De laatste graai uit de projectenpot ligt nog vers in het geheugen: cultuurminister Jan Jambon die er in november 2019 maar liefst 60% op bespaarde. Zijn uitleg achteraf, na rechtzetting van die ongeïnformeerde flater in meerdere stapjes: "Die initiële besparingen op de projectsubsidies waren in mijn ogen bedoeld om structurele besparingen in de grote kunstinstellingen, die onvermijdelijk tot ontslagen zouden lijden, te vermijden."

Dat vat het zo ongeveer samen: opeenvolgende cultuurministers zagen projectsubsidies als vrij zaaigeld om structurele werkingen te blijven financieren. Precaire individuele kunstenaars in flexibele statuten, maar ook kleine organisaties, waren steevast de sluitpost op de begroting. Ze werden opgeofferd aan het behoud van vaste contracten bij structureel gesubsidieerde instellingen en organisaties.

In zijn Visienota Kunsten beloofde Jambon daar een jaar geleden voorgoed verandering in te brengen, door de kunstenaar tot hoeksteen van zijn beleid te maken. Alleen dreigt het nieuwe Kunstendecreet die ‘hoeksteen’ net verder te ontwrichten. Niet alleen de voorziene beperking van kunstenaarsbeurzen is nefast. Ook de ontwikkelingen rond de verhouding tussen project- en structurele subsidies spreken alle mooie beloftes tegen...

Wat wil de sector precies?

OKo, de belangenbehartiger van kunstorganisaties, vraagt al langer een vast percentage van 15% van de structurele middelen (categorie 2+3, dus incl. kerninstellingen) voor beurzen en projecten. “Een voldoende hoog budget is onontbeerlijk om de verhoudingen in het kunstenlandschap ook op lange termijn in evenwicht te houden. Dat betekent: niet enkel excellentie honoreren, maar ook een kans geven aan wie nog groeimarge heeft.” (oKo, Position paper over het Kunstendecreet, 2019, p.4) Binnen het huidige structurele budget in het Kunstendecreet zouden die middelen voor projecten en beurzen ruim verdubbelen van 10 naar 22,5 miljoen (= 15% van 150 miljoen).
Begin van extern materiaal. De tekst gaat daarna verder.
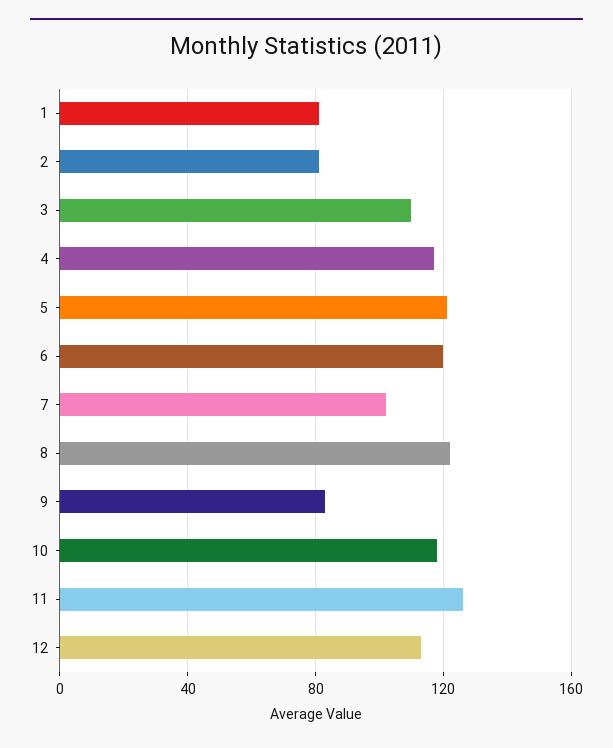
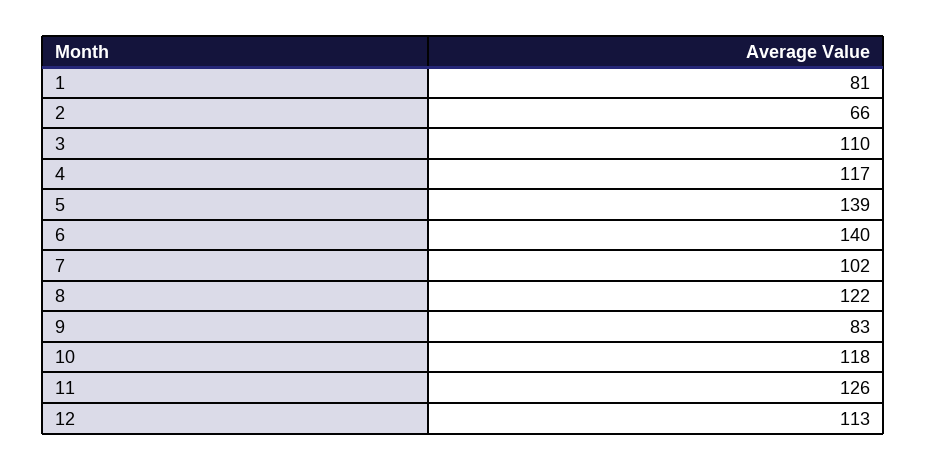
  {
    "1": 81,
-   "2": 80,
+   "2": 66,
    "3": 110,
    "4": 117,
-   "5": 120,
+   "5": 139,
-   "6": 120,
+   "6": 140,
    "7": 102,
    "8": 122,
    "9": 83,
    "10": 118,
    "11": 126,
    "12": 113
  }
Zelfs met een verdubbeling van de projectmiddelen wordt het moeilijk om alle intenties van de minister rond fair pay waar te maken.

State of the Arts (SOTA) sluit zich bij dat voorstel van 15% aan, maar interpreteert ze op het integrale kunstenbudget (categorie 1+2+3, dus inclusief de kortlopende subsidies zelf). Dat komt dan neer op een licht verschil van 24,3 miljoen (= 15% van 162 miljoen).

We vinden dat een logische vertaling van het grote belang dat de minister toekent aan kunstenaars: “Het zijn de kunstenaars die voor de primaire dynamiek en innovatie in het veld zorgen. Kortom, het zijn de kunstenaars die de hoeksteen van het kunstenbeleid zijn. Niet enkel de startende kunstenaar, maar ook de kansen voor de mid-carreer kunstenaar, de doorstroommogelijkheden, de permanente ontwikkeling, de uitbouw van een oeuvre, de omgang met artistieke nalatenschappen… zijn van belang.” (Visienota Kunsten).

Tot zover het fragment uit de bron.